Na faixa “Save Me From Myself”, Christina Aguilera canta: “Me amar não é tão fácil / Fica tão complicado”. A faixa, parte do segundo disco do “Back to Basics”, álbum duplo lançado pela cantora em 2006, durante seus tempos áureos, foi escrita em homenagem ao (ex-)marido Jordan Bratman. Mas parece que esse foi o trecho que mais se encaixou na relação dos fãs com a artista.

Passaram-se exatos 2001 dias entre o lançamento do “Lotus”, quinto álbum de Aguilera, e o anúncio oficial do “Liberation” e, para além de um hiatus de álbum, foi um período em que os fãs sofreram com sumiços e falta de informações. A ausência de novidades foi tanta que um dos fansites brasileiros mais acessados e antigos sobre a cantora resolveu encerrar suas atividades.

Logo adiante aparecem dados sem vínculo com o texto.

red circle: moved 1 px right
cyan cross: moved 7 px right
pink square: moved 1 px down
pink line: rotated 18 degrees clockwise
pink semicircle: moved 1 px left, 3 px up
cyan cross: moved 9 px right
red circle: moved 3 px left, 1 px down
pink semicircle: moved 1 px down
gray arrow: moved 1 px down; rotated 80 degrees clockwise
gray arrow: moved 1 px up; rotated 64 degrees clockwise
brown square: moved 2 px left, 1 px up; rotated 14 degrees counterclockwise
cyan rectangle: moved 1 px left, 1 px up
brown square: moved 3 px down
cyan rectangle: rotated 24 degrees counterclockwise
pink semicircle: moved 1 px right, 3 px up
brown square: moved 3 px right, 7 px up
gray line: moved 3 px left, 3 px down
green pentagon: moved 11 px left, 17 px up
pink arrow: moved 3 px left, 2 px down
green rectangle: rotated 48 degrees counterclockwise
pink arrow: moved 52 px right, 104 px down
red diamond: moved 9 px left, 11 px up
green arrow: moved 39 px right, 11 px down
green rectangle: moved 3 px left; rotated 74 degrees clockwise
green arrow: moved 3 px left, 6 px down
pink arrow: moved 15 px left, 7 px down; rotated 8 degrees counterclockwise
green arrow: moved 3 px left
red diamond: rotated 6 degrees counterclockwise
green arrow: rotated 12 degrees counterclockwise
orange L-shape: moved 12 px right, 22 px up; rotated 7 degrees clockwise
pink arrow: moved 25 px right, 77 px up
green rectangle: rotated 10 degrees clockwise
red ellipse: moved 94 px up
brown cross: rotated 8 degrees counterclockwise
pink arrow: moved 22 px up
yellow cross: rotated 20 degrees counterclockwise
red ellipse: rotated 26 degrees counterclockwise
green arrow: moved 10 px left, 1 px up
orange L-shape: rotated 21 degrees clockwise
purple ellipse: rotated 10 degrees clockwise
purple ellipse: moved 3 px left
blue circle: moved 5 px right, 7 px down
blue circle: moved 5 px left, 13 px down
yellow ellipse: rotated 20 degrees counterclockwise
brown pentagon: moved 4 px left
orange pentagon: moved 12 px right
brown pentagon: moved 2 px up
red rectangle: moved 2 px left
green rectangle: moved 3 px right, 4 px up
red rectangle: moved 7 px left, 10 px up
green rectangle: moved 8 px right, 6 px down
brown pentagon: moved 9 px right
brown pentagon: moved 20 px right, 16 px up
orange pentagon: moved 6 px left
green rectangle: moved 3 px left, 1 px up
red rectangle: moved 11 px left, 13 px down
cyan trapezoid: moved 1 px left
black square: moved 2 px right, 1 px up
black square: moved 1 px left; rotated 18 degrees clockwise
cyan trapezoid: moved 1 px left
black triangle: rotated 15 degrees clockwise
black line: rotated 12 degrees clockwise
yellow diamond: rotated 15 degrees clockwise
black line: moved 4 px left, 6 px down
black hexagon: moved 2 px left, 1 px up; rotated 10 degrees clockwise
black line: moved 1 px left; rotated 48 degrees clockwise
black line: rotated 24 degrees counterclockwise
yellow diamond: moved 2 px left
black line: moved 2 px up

É verdade que, nesse período, Christina participou de mais 3 temporadas do “The Voice”, voltou a atuar, lançou duas parcerias muitíssimos bem sucedidas (“Feel This Moment”, com Pitbull, e “Say Something”, com A Great Big World), fez um tributo aqui e outro ali e chegou até a ganhar um Grammy. Foi uma deserto tour com poucos, mas significativos, grandes momentos. Justiça seja feita.

Como fã, creio não estar me equivocando ao falar que o  que mais chateou estes guerreiros sobreviventes foi a falta de contato – e até certo descaso – de Christina com os fãs. Ela, que sempre foi reservada e avessa a redes sociais, que, quase sempre são atualizadas pela equipe, se mostrava cada vez mais isolada. Mesmo bons momentos, como a carta aberta publicada em 2013 ou quando ela pegou o próprio celular (aquele Blackberry dela tem acesso à Instagram ou ela já trocou?) e fez um puta overposting mostrando a casa e objetos pessoais, não nutriram a nossa falta de Christina.

No entanto, é quase impossível escutar o “Liberation” sem entender o momento em que ela passava e sentir quase uma culpa pelos momentos de acusações e incompreensões por parte de nós, fãs. Suas dúvidas, medos e angústias para com a vida e a carreira ficam explícitas, principalmente, em “Maria”, que é assertivamente introduzida por “Searching for Maria”, do musical “A Noviça Rebelde”, uma das primeiras referências de Christina, fundamental para sua formação como artista e intérprete.

Na primeira faixa completa do disco, Christina canta: “Cansada de me maquiar / Porque isso não vai esconder minhas feridas profundas (…) Eu só quero vê-la / Cadê Maria?”. Maria, justificada como a personagem do tal musical, é, claramente, uma referência a sua própria essência. Mesmo com mudanças na vida pessoal, pode-se considerar que Christina fala muito sobre sua carreira artística. Sim, Christina se perdeu e claramente, havia perdido também a vontade de estar na indústria.  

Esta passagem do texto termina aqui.